• Data records
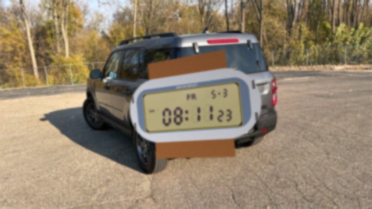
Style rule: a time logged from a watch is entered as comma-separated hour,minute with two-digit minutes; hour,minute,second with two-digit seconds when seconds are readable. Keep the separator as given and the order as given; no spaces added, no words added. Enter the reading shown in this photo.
8,11,23
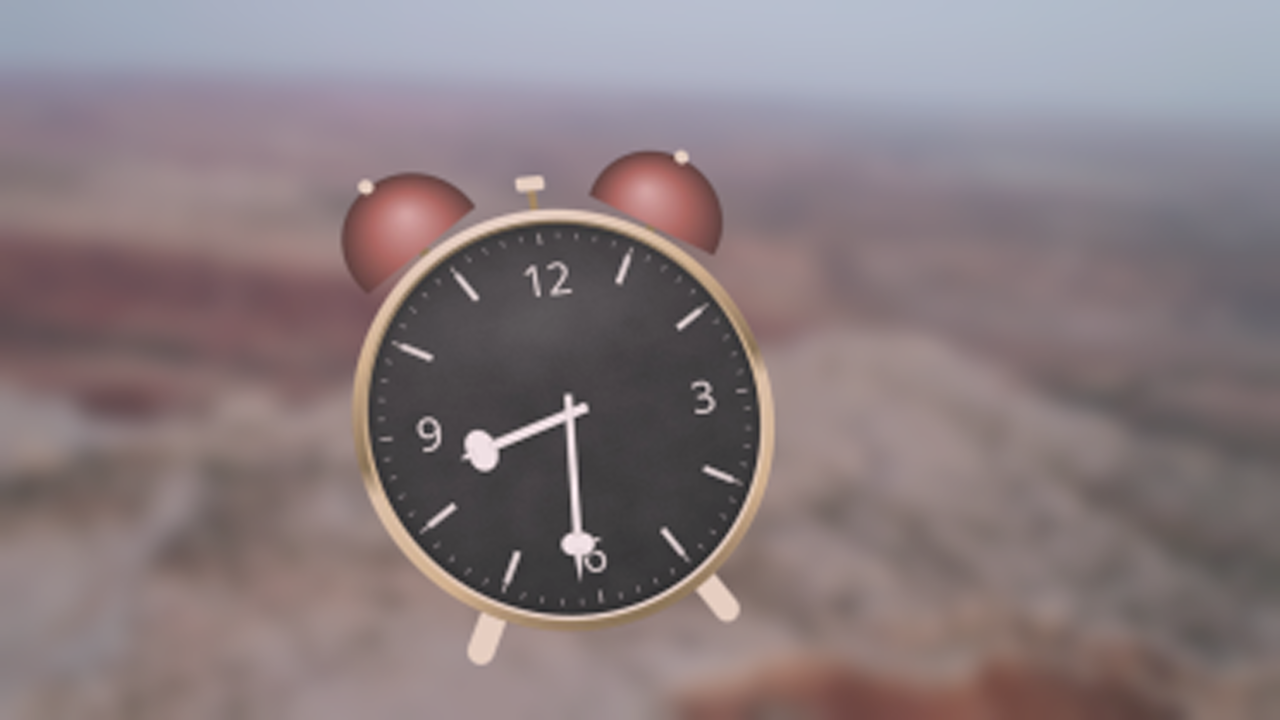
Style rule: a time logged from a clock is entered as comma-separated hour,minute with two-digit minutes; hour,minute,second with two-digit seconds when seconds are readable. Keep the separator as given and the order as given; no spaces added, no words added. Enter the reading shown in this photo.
8,31
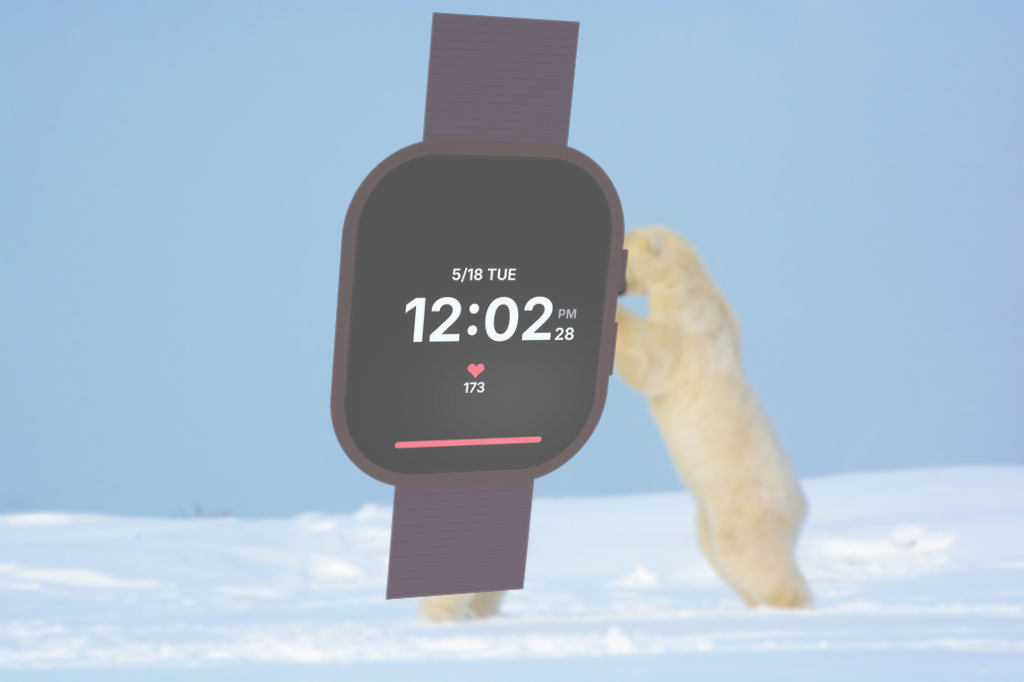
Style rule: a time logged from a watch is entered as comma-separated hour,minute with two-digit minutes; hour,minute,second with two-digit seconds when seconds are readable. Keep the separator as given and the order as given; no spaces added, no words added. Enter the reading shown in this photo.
12,02,28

• Work to complete
Edit the material above by replacing each "Style rule" with "Logging rule" and keeping every other word unchanged. Leave out the pictures.

• Task solution
Logging rule: a time logged from a watch is entered as comma-separated hour,minute with two-digit minutes; hour,minute,second with two-digit seconds when seconds are readable. Keep the separator as given and the order as given; no spaces added, no words added. Enter the reading shown in this photo.
8,11,23
Logging rule: a time logged from a clock is entered as comma-separated hour,minute with two-digit minutes; hour,minute,second with two-digit seconds when seconds are readable. Keep the separator as given and the order as given; no spaces added, no words added. Enter the reading shown in this photo.
8,31
Logging rule: a time logged from a watch is entered as comma-separated hour,minute with two-digit minutes; hour,minute,second with two-digit seconds when seconds are readable. Keep the separator as given and the order as given; no spaces added, no words added. Enter the reading shown in this photo.
12,02,28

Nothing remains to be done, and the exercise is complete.